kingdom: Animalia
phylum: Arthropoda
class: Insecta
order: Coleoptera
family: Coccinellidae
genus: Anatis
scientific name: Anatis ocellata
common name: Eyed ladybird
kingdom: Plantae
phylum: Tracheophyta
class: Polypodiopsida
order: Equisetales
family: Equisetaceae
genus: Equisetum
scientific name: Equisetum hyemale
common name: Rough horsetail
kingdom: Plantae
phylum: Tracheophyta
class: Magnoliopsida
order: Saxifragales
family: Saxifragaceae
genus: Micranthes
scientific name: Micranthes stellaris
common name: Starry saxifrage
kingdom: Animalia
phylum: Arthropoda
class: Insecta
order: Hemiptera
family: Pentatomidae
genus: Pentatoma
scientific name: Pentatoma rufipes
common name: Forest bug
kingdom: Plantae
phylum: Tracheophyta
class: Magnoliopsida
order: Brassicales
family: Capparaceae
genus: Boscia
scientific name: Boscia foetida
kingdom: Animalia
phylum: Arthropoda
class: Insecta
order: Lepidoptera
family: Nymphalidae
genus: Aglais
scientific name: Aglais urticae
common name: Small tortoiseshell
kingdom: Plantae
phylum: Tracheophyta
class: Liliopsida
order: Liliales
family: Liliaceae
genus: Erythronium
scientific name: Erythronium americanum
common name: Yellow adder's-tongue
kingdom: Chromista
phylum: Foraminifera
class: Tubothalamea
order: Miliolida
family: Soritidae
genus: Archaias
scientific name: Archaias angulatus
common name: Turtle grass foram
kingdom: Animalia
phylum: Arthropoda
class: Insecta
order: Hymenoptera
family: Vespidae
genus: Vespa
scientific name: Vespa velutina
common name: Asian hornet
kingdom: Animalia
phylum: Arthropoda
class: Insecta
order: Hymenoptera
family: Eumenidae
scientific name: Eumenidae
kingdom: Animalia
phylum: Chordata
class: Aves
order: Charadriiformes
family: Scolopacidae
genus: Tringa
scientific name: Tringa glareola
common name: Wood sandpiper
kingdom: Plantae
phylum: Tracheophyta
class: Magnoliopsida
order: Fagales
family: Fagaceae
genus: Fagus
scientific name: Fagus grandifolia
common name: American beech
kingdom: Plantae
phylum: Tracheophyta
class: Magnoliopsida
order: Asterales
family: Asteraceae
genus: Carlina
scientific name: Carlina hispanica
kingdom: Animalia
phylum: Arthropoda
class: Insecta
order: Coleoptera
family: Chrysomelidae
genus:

● ● ● ● ●

• [The problem]: Reproduce verbatim every classification line for all of the items above, keeping their original order.

• [Reply to the exercise]:
kingdom: Animalia
phylum: Arthropoda
class: Insecta
order: Coleoptera
family: Coccinellidae
genus: Anatis
scientific name: Anatis ocellata
common name: Eyed ladybird
kingdom: Plantae
phylum: Tracheophyta
class: Polypodiopsida
order: Equisetales
family: Equisetaceae
genus: Equisetum
scientific name: Equisetum hyemale
common name: Rough horsetail
kingdom: Plantae
phylum: Tracheophyta
class: Magnoliopsida
order: Saxifragales
family: Saxifragaceae
genus: Micranthes
scientific name: Micranthes stellaris
common name: Starry saxifrage
kingdom: Animalia
phylum: Arthropoda
class: Insecta
order: Hemiptera
family: Pentatomidae
genus: Pentatoma
scientific name: Pentatoma rufipes
common name: Forest bug
kingdom: Plantae
phylum: Tracheophyta
class: Magnoliopsida
order: Brassicales
family: Capparaceae
genus: Boscia
scientific name: Boscia foetida
kingdom: Animalia
phylum: Arthropoda
class: Insecta
order: Lepidoptera
family: Nymphalidae
genus: Aglais
scientific name: Aglais urticae
common name: Small tortoiseshell
kingdom: Plantae
phylum: Tracheophyta
class: Liliopsida
order: Liliales
family: Liliaceae
genus: Erythronium
scientific name: Erythronium americanum
common name: Yellow adder's-tongue
kingdom: Chromista
phylum: Foraminifera
class: Tubothalamea
order: Miliolida
family: Soritidae
genus: Archaias
scientific name: Archaias angulatus
common name: Turtle grass foram
kingdom: Animalia
phylum: Arthropoda
class: Insecta
order: Hymenoptera
family: Vespidae
genus: Vespa
scientific name: Vespa velutina
common name: Asian hornet
kingdom: Animalia
phylum: Arthropoda
class: Insecta
order: Hymenoptera
family: Eumenidae
scientific name: Eumenidae
kingdom: Animalia
phylum: Chordata
class: Aves
order: Charadriiformes
family: Scolopacidae
genus: Tringa
scientific name: Tringa glareola
common name: Wood sandpiper
kingdom: Plantae
phylum: Tracheophyta
class: Magnoliopsida
order: Fagales
family: Fagaceae
genus: Fagus
scientific name: Fagus grandifolia
common name: American beech
kingdom: Plantae
phylum: Tracheophyta
class: Magnoliopsida
order: Asterales
family: Asteraceae
genus: Carlina
scientific name: Carlina hispanica
kingdom: Animalia
phylum: Arthropoda
class: Insecta
order: Coleoptera
family: Chrysomelidae
genus:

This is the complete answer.